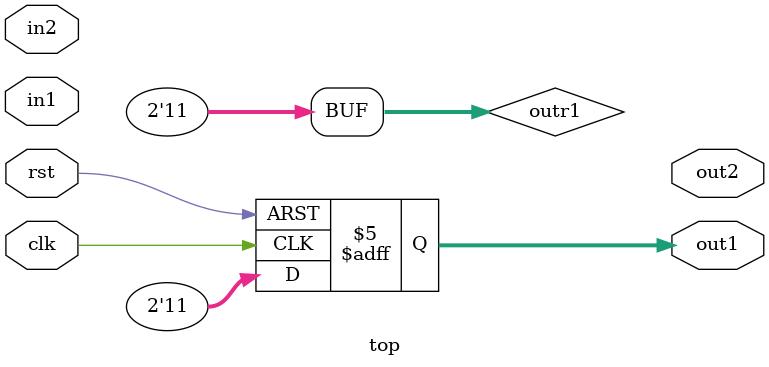
<source format=v>
module top(
    input  wire clk,
    input  wire rst,
    input  wire in1,
    input  wire in2,
    //input  wire in3,
    output reg [1:0]out1,
    output reg [1:0]out2
);
reg [1:0]outr1;

always @(*) begin
    if(outr1[0])begin
        outr1<=1+outr1;
    end
    else begin
        outr1<=3;
    
    end
end
always @(posedge clk or negedge rst) begin
    if(!rst)begin
        out1 <=0;
    
    end
    else begin
        out1 <=outr1;
  
    end
end

endmodule
</source>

▬▬▬▬▬▬▬▬▬▬

TASK TO CARRY OUT: Your reply should be the lines from the one that contains "reg [1:0]outr1;" through the end of the listing above, repeated exactly.

ANSWER BOX:
reg [1:0]outr1;

always @(*) begin
    if(outr1[0])begin
        outr1<=1+outr1;
    end
    else begin
        outr1<=3;
    
    end
end
always @(posedge clk or negedge rst) begin
    if(!rst)begin
        out1 <=0;
    
    end
    else begin
        out1 <=outr1;
  
    end
end

endmodule
</source>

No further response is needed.